The withdrawal of international troops starting in 2012, and the associated decline in aid, both security and civilian, led to a sharp decline in domestic demand and much lower levels of economic activity. The deterioration in security since 2012, which drove down consumer and investor confidence, magnified this economic shock. Not surprisingly, Afghanistan’s average annual rate of economic growth fell from 9.4 percent in the period 2003-2012 to only 2.1 percent between 2013 and 2016. With the population continuing to grow more than 3 percent a year, per capita GDP has steadily declined since 2012, and in 2016 stood $100 below its 2012 level. Even during Afghanistan’s years of high economic growth, poverty rates failed to drop, as growth was not pro-poor. In recent years, as population growth outstripped economic growth, an increase in poverty was inevitable.
Population movements linked to security concerns have reinforced the downward trend. Since 2014, growing insecurity has led to mass internal displacement. Meanwhile, in 2016 alone, more than a million Afghans who had previously sought refuge in neighboring countries, returned to Afghanistan. In an already difficult context, this large-scale internal displacement and massive return has put added pressure on the delivery of public services and increased competition for scarce economic opportunities, not only for the displaced, but for the population at large.
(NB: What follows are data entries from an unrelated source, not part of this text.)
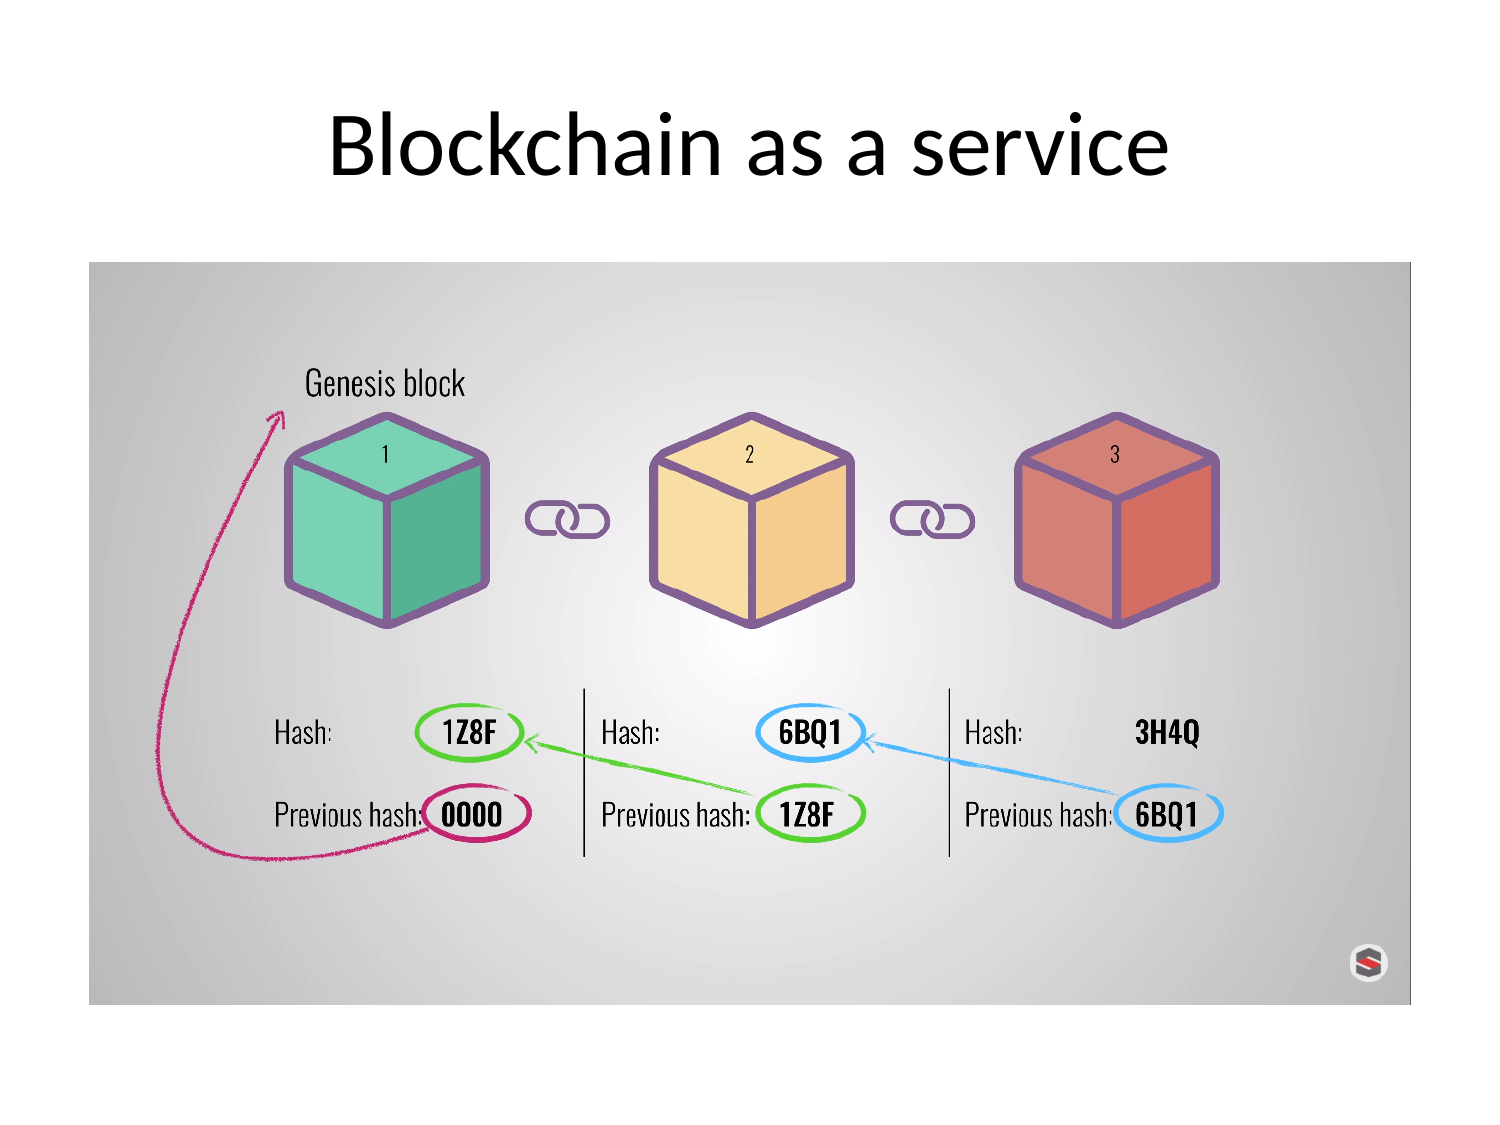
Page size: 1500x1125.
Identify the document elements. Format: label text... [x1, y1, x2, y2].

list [89, 262, 1411, 1006]
title Blockchain as a service [75, 45, 1425, 233]
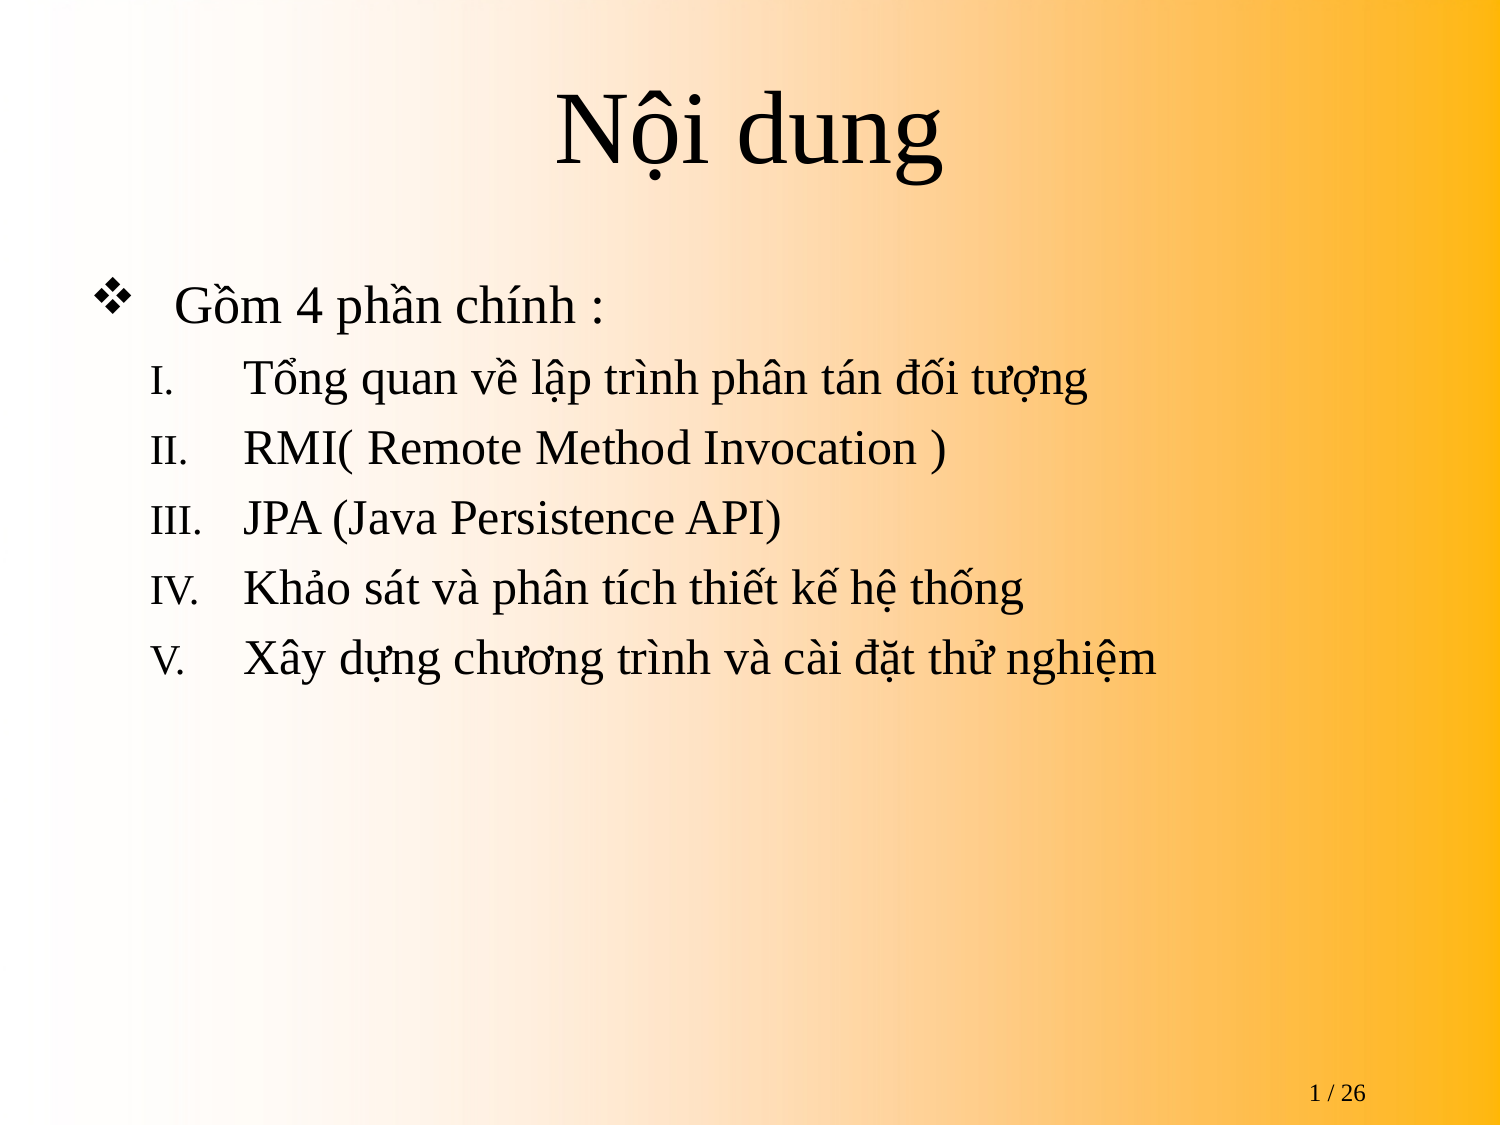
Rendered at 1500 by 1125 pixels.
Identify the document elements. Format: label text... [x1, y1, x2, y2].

title Nội dung [75, 24, 1425, 185]
picture [0, 0, 1500, 1125]
list Gồm 4 phần chính : Tổng quan về lập trình phân tán đối tượng RMI( Remote Method Invocation ) JPA (Java Persistence API) Khảo sát và phân tích thiết kế hệ thống Xây dựng chương trình và cài đặt thử nghiệm [75, 262, 1425, 938]
text_box 1 / 26 [1175, 1069, 1500, 1115]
These welfare trends reflect an emerging humanitarian crisis, aggravated by rising food insecurity and a stagnating labor market. Mirroring the increase in poverty, food insecurity has climbed from 30 percent in 2011-2012 to 45 percent in 2016-2017. More than four out of five Afghan adults (ages 25 and above) have not completed any level of education. A quarter of the labor force is unemployed, and 80 percent of employment is vulnerable and insecure. With half the population below the age of 15, each year, large numbers of young Afghans continue to enter the labor market, most with little education and few productive employment opportunities. And as progress on education slows, the scale of the challenge will continue to grow.
An opportunity to act and signs of hope
These findings, while stark, are not a reason for despair, but a call to action. Despite the many challenges Afghanistan has faced since 2002, including what was an almost impossible situation in 2014, Afghanistan has made remarkable progress in many critical areas, and there are many fresh signs of hope.
While economic growth remains low, 2015 may have been a turning point. With solid economic management, growth rates have picked up since then, and business confidence appears to be slowly recovering. Given Afghanistan’s natural endowments and strategic location, the potential for growth to accelerate even further is there if the right policies and programs are implemented.
Despite ongoing insecurity, primary healthcare access is expanding to remote, rural communities, thanks to innovative forms of collaboration between government and civil society, and the dedication and courage of frontline service providers. Since 2003, the health of Afghans has steadily improved. The number of children dying before their 5th birthday dropped by more than a third between 2003-2015. Rates of childhood stunting—or low height for their age—have declined by 2 percent a year, faster than a global median of 1.3 percent a year in comparable countries. Such success can spread to other fields.
Afghanistan’s youth represent another source of hope as do Afghan women. With the right skills and opportunities, young Afghans have the potential to sow the seeds of positive change and become a dynamic source of innovation, entrepreneurship, growth, and social progress for their country. And theeconomic empowerment of Afghan women has the potential to unleash as yet untapped sources of economic growth. Similarly, returning refugees can be a potent resource for Afghanistan’s future, if their skills can be nurtured and harnessed.
Maintaining confidence in the state’s ability to deliver core services—primary healthcare, basic education and skills, water and sanitation, transport connectivity, and law and order—for its citizens will be essential to building the durable peace needed to unlock Afghanistan’s potential. And to foster the inclusive growth that will be needed to reduce poverty, government policies, programs, and public investments must be focused on catalyzing private investment and job creation, helping entrepreneurs to get started, and for private businesses, small and large, to grow and create jobs.
What needs to be done is clear and the needs are many. The challenge lies in how all partners-—the government of Afghanistan, civil society organizations, private businesses, communities, and Afghanistan’s international partners—work together, to coordinate efforts, reduce fragmentation, focus on the timeliness and quality of implementation and on ensuring value-for-money. The ALCS results are a wake-up call and an opportunity we cannot afford to miss.
 The poverty line represents the national norm for the cost of covering basic needs including a set of food items that deliver 2,100 kilocalories per person per day as well as necessary non-food expenditures on housing, clothing, education and transportation. In 2016-17, the poverty line was 2,064 afghanis per person per month, around $1 a day in current exchange rate terms. Between 2011-12 and 2016-17, the national poverty rate increased from 38.3 to 54.5 percent.